9 Paid Sick Days Protect Public Health Workers who disproportionately lack paid sick days work with the public every day. 86% of food and public accommodation workers don’t have any paid sick days. Workers in child care centers, retail, and nursing homes also disproportionately lack paid sick days. Source: No Time to be Sick, Vicky Lovell, Institute for Women’s Policy Research, 2004
10 Paid Sick Days Reduce Health Care Cost Paid sick days allow workers to access available health care, and also provide inexpensive informal care by allowing workers to stay home sick or with sick family members. Preventive and routine medical care results in huge health care savings by detecting and treating illness and injury early. Paid sick days will reduce the social and economic costs of avoidable hospitalizations.
11 Employers Benefit From Paid Sick Days Employers benefit from reduced turnover, higher employee morale, and higher productivity. –Ill workers cost employers $255 per employee in lost productivity per year. –Employees who come to work sick spread disease to other workers. –Reducing turnover results in huge cost savings. Turnover costs 25% of total salary per employee. Sources: 1. Ron Goetzal, et al, Health Absence, Disability, and Presenteeism Cost Estimates of Certain Physical and Mental Health Conditions Affecting U.S. Employers, Journal of Occupational and Environmental Medicine, April 2004; 2. Lovell, No Time to Be Sick; 3. The Employment Policy Foundation, Employee Turnover – A Critical Human Resource Benchmark, HR Benchmarks, 2002.
12 Global Context: US Lags Behind 153 nations around the world provide sick leave for working adults. –126 countries provide at least one week. –95 countries provide paid sick leave at least a month. –76 countries provide paid sick leave for at least 26 weeks or until recovery. –The vast majority provide leave with at least 50% of wages.
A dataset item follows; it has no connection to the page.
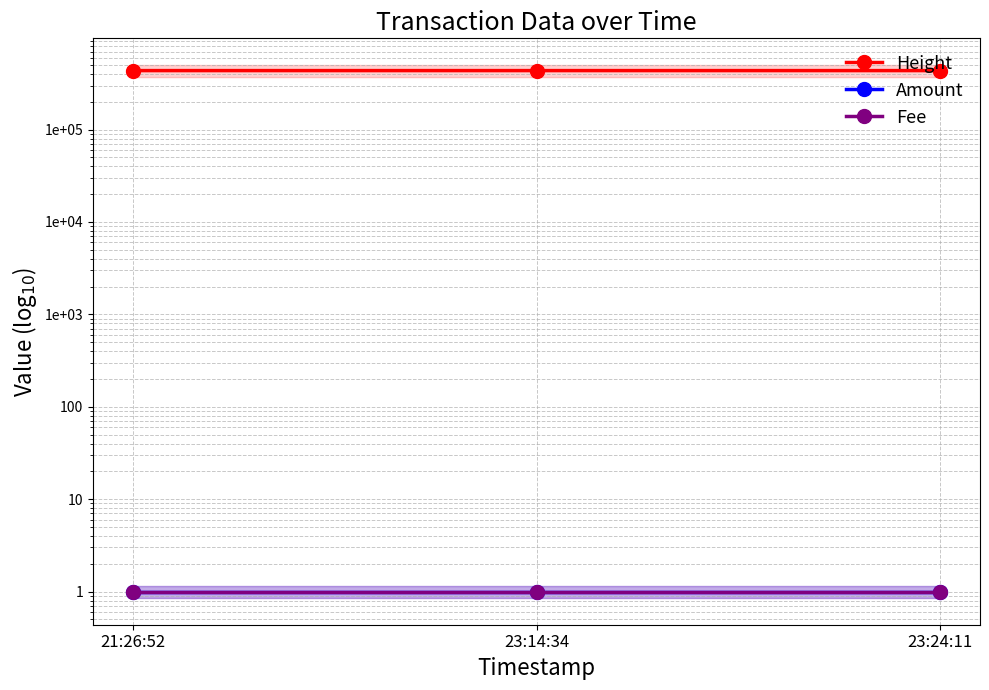

What is the total value across all series at 23:14:34?

434980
Source: Jody Heymann, The Work, Family and Equity Index, Where Does the United States Stand Globally?, The Project on Global Working Families, Harvard University, 2004.
13 National Overview There is no federal paid sick leave policy for workers or their children’s health. 7 states guarantee workers with accrued paid sick leave the ability to care for a sick family member: California, Connecticut, Hawaii, Maine, Minnesota, Washington, & Wisconsin. Recently, bills to set a minimum standard have been introduced in several states, and local leaders are responding as well.
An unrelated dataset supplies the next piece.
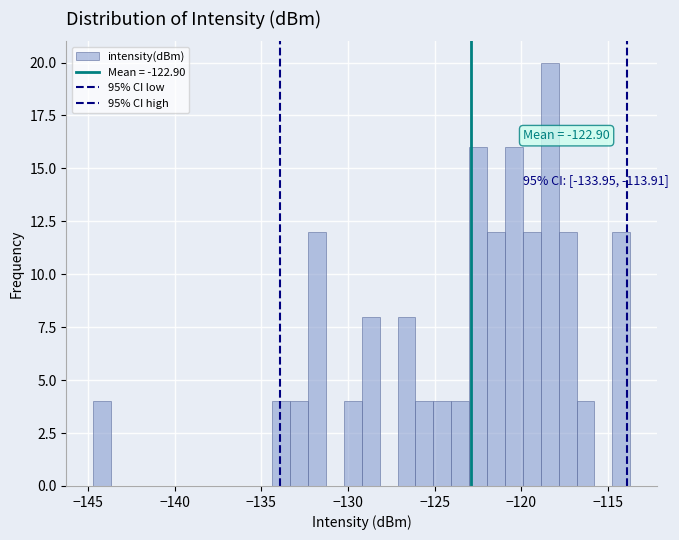

Read against the x-axis, roughly where is the centre of the tallest bar?

-118.5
14 Federal Minimum Standard Bill The Healthy Families Act (S. 932, H.R. 1902) –Senator Kennedy (D-MA) and Rep. DeLauro (D-CT) introduced in 108 th and 109 th Congress. –Guarantees 7 paid sick days for full-time employees, pro-rata amount for part-time, can be used to care for one’s own health or a family member. –Coalition of over 100 organizations & growing support. Contact the National Partnership for Women & Families for more information.
15 Public Opinion Supports Paid Sick Days 4 in 5 Americans believe employers must provide paid sick leave. 84% of likely voters supported a 2006 proposition to guarantee paid sick days to workers. Nearly all working women (93%) report that paid sick leave is an important benefit, ranking only behind health insurance when given a list of 10 employment benefits. Working women with (90%) and without children (82%) believe that having paid leave to care for sick family members is important employment support.